* **Consignas del ejercicio**:
1. En el texto sobre La sustancia, ¿qué tipo de programa de televisión conduce Elisabeth Sparkle?
2. Resuma en dos oraciones el texto sobre La sustancia.

* **Texto extraído**:
Había una vez en Hollywood una estrella cuya placa en el Paseo de la Fama era toda una atracción turística. Ahora, sin embargo, Elisabeth Sparkle (Demi Moore) conduce un programa de tele de fitness tipo años noventa. Hasta que su odioso y sexista jefe, Harvey (Dennis Quaid) —seguro que el nombre no tiene ningún significado real o simbólico, en absoluto, decide reemplazarla por una modelo más joven y más sexy. En la ciudad de los Ángeles, una mujer hermosa en sus veinte tiene el mundo a sus pies. En sus cincuenta, es invisible.
La sustancia, de Coralie Fargeat, da por sentada esta dolorosa estación en el ciclo vital de las celebridades, pero el blanco de su brillante sátira de horror no es solo el sistema que premia a la juventud y la belleza por sobre todo, sino también los jugadores dispuestos a cualquier cosa para permanecer en él. Sparkle se desliza hacia el duro fondo de su carrera cuando alguien de pronto le pasa un número de teléfono, un pendrive y una nota que dice “Esto me cambió la vida”. “Esto” es un programa de rejuvenecimiento conocido solo como La sustancia, que promete renovarte completamente. Desesperada, Sparkle se anota, pero lo que no sabe es que La sustancia literalmente producirá una nueva versión de ella, una versión veinteañera (Margaret Qualley), que emergerá completamente formada, de la espalda de la Elisabeth 1.0.

* **Listado suministrado**:
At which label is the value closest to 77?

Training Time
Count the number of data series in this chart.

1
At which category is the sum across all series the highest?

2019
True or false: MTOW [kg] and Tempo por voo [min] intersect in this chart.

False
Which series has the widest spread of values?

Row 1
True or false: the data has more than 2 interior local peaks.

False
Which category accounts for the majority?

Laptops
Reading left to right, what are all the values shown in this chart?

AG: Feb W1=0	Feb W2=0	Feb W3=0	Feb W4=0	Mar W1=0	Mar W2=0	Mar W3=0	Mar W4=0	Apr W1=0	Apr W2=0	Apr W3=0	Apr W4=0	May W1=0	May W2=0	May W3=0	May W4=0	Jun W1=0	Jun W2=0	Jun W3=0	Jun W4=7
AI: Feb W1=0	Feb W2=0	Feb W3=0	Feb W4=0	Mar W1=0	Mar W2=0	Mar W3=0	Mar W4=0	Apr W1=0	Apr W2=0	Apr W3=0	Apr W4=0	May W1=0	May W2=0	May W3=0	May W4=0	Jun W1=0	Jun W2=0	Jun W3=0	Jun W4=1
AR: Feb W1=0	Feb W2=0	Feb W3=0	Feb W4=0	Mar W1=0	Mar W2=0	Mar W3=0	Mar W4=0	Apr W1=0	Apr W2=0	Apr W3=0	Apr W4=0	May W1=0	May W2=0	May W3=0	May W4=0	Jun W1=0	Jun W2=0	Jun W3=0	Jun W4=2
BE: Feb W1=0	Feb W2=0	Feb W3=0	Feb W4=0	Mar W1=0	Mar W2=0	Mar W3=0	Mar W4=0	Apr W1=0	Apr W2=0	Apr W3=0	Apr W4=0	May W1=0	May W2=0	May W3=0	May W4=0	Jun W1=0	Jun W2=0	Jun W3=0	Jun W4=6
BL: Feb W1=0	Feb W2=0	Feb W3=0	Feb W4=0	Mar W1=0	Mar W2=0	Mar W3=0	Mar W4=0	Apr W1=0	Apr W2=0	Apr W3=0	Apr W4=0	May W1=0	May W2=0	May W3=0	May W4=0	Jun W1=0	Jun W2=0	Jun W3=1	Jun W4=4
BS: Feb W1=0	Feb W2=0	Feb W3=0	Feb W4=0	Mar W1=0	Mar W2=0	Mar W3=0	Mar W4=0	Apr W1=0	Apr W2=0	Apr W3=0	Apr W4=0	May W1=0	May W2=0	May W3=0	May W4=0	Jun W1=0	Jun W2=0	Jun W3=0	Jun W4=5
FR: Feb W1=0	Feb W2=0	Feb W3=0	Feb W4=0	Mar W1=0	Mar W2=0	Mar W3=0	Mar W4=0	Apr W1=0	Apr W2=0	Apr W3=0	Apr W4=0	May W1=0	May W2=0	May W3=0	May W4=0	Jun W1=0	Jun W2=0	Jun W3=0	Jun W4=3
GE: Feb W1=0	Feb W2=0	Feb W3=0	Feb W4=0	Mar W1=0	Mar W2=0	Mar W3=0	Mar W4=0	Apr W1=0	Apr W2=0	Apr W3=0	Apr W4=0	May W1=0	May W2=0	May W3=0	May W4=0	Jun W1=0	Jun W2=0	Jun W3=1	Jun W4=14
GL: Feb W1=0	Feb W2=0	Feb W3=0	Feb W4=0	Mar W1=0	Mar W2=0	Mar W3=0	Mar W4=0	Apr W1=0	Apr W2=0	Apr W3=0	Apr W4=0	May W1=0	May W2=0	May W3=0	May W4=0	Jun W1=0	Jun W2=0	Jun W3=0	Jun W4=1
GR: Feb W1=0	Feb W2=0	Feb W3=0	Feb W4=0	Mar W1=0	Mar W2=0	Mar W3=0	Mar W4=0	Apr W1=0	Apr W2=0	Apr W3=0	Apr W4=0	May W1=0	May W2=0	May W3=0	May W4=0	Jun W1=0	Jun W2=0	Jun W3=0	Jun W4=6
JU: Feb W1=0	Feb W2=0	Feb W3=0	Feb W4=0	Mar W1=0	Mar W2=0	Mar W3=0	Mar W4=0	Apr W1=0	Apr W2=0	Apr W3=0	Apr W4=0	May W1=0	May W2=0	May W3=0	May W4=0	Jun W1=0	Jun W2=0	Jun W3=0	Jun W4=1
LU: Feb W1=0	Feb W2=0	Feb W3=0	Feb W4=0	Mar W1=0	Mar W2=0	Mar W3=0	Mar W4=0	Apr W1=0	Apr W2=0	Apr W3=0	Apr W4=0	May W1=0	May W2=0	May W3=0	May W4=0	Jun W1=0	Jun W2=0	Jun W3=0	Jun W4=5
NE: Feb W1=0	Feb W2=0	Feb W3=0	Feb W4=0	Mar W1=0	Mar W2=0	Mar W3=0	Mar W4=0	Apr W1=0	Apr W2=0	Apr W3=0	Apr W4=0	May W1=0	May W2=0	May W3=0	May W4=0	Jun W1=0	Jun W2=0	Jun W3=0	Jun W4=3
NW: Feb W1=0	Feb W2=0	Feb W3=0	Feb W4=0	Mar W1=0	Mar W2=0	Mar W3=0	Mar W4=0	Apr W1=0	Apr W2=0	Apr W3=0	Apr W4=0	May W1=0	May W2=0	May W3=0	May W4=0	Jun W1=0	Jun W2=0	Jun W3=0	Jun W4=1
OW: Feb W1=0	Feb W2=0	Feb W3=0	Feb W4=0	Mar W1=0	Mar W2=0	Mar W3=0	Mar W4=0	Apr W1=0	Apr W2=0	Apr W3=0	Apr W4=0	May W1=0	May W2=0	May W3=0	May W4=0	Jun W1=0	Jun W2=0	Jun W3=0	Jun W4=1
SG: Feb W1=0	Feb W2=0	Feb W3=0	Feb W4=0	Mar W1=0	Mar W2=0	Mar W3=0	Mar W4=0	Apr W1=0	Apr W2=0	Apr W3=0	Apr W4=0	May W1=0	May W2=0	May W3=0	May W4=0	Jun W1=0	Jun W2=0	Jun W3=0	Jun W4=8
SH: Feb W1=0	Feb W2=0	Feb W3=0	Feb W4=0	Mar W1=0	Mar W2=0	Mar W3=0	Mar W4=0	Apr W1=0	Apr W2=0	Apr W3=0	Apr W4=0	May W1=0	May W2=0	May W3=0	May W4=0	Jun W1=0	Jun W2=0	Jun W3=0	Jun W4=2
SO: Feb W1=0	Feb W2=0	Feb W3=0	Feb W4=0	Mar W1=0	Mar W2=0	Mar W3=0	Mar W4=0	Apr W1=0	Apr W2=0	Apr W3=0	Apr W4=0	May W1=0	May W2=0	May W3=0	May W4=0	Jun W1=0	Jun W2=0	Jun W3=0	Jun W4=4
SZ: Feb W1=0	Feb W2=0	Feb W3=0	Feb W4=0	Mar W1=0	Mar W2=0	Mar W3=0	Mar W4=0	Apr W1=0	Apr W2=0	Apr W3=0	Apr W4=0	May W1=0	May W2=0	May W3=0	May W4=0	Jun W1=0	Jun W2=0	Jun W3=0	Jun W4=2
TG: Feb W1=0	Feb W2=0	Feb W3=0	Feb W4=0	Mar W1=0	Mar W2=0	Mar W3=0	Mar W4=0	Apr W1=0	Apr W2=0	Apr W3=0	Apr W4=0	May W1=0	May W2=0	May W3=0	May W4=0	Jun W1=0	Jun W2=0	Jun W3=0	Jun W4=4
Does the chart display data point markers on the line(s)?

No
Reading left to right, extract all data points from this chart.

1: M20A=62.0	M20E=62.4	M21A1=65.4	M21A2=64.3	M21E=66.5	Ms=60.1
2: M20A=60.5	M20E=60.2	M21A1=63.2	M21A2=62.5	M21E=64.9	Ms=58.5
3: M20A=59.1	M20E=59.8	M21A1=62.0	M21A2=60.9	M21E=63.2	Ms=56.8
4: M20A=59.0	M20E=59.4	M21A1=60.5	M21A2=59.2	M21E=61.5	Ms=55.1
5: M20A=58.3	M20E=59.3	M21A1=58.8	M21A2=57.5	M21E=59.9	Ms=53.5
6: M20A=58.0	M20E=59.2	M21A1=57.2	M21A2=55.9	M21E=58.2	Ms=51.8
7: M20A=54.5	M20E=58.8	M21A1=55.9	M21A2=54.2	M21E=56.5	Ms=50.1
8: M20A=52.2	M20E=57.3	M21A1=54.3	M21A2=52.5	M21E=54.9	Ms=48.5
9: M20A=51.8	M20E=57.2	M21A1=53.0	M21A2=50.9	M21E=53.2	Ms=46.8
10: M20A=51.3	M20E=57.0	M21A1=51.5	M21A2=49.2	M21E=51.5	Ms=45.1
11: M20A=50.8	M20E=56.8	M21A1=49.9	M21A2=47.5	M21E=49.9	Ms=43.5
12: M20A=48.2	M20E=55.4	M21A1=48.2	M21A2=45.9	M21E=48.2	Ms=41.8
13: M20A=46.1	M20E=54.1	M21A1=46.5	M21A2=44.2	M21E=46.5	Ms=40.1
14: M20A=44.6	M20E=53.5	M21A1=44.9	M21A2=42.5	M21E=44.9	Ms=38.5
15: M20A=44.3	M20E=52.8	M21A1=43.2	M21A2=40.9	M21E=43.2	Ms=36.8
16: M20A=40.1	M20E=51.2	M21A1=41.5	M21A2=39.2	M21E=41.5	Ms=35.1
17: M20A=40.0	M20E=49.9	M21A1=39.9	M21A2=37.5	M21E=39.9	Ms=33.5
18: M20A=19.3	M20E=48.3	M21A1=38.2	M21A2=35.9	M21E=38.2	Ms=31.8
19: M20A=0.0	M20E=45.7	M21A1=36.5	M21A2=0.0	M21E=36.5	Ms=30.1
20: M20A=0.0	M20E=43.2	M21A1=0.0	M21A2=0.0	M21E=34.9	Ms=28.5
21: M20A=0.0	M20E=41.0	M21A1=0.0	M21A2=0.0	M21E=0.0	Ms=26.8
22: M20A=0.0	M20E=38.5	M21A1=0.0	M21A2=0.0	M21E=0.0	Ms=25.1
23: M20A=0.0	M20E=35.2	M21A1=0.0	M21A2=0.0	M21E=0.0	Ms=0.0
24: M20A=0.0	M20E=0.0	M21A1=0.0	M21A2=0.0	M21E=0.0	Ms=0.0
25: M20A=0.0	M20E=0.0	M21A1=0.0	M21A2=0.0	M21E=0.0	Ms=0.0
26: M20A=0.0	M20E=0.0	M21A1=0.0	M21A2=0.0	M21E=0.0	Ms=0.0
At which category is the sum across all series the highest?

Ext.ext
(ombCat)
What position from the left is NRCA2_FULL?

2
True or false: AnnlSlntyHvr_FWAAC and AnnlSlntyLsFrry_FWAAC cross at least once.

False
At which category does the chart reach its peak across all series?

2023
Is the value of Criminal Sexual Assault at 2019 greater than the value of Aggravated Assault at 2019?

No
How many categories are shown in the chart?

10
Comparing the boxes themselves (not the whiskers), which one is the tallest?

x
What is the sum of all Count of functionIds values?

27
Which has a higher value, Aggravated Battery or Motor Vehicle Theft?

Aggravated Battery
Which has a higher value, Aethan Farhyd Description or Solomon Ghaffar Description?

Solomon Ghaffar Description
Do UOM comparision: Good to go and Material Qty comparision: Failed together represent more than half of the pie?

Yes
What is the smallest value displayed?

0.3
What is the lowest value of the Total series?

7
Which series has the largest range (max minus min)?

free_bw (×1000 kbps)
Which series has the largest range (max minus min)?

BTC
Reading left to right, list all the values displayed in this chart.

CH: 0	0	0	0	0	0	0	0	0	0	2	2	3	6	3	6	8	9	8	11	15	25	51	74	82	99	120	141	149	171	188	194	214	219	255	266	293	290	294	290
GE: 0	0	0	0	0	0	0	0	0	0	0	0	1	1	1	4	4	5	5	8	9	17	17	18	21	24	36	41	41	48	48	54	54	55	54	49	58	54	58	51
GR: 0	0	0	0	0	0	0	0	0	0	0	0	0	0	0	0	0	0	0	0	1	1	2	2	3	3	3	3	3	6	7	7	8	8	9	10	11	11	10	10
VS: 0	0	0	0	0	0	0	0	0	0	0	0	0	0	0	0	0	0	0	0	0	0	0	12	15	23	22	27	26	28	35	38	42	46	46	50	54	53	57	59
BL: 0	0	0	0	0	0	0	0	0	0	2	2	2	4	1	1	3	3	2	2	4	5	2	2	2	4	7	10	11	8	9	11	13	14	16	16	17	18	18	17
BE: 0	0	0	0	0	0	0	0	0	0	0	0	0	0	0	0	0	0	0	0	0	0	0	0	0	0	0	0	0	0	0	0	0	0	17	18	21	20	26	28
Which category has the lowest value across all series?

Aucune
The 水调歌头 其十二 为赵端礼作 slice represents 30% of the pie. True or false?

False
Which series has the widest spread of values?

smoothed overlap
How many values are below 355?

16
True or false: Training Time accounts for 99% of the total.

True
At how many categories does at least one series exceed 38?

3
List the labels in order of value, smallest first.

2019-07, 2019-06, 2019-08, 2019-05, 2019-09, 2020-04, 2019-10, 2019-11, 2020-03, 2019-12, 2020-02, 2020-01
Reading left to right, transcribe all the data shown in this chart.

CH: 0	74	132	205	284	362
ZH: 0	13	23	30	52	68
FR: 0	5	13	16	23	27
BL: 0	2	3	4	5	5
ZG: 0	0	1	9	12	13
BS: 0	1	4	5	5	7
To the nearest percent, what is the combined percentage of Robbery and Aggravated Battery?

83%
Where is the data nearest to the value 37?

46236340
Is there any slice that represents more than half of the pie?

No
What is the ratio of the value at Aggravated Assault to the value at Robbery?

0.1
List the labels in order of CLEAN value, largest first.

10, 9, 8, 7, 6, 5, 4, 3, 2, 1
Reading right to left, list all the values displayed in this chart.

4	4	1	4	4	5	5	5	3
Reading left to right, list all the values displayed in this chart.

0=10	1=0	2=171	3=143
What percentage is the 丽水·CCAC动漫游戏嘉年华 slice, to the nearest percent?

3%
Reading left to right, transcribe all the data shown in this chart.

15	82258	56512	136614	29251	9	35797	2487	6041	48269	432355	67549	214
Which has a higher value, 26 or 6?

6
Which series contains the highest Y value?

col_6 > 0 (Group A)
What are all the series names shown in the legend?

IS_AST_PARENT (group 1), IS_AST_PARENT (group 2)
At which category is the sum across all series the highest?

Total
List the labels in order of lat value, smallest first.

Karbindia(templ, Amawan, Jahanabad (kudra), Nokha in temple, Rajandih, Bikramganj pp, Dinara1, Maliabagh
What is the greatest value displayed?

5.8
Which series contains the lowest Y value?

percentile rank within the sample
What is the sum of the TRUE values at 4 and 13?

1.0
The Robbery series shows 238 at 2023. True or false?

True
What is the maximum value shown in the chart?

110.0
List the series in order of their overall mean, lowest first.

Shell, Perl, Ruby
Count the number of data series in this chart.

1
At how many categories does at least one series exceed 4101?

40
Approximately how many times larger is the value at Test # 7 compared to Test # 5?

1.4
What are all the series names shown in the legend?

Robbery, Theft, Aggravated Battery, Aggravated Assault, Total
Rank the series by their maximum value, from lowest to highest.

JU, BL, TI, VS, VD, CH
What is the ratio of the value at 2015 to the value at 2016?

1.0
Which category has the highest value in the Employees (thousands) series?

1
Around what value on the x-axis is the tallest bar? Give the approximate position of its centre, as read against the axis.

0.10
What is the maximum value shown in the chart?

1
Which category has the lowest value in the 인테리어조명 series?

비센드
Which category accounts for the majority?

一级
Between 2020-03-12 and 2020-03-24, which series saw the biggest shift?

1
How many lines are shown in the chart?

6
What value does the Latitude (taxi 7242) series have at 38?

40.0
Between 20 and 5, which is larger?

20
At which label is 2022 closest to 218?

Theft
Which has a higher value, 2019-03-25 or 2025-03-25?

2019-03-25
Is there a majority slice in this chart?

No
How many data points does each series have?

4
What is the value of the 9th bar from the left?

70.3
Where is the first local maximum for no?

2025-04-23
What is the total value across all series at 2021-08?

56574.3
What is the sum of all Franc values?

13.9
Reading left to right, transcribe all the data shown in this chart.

* **Respuestas proporcionadas**:
1. Un programa de fitness tipo años noventa.

2. Elisabeth Sparkle, antigua estrella de Hollywood que conduce un programa de fitness, está por ser reemplazada por una modelo más joven por decisión de su jefe Harvey, en una sátira de horror de Coralie Fargeat dirigida tanto al sistema que premia la juventud y la belleza como a quienes harían cualquier cosa por permanecer en él. Desesperada, Sparkle se inscribe en un programa de rejuvenecimiento llamado La sustancia, que produce una versión veinteañera de ella que emerge de su espalda.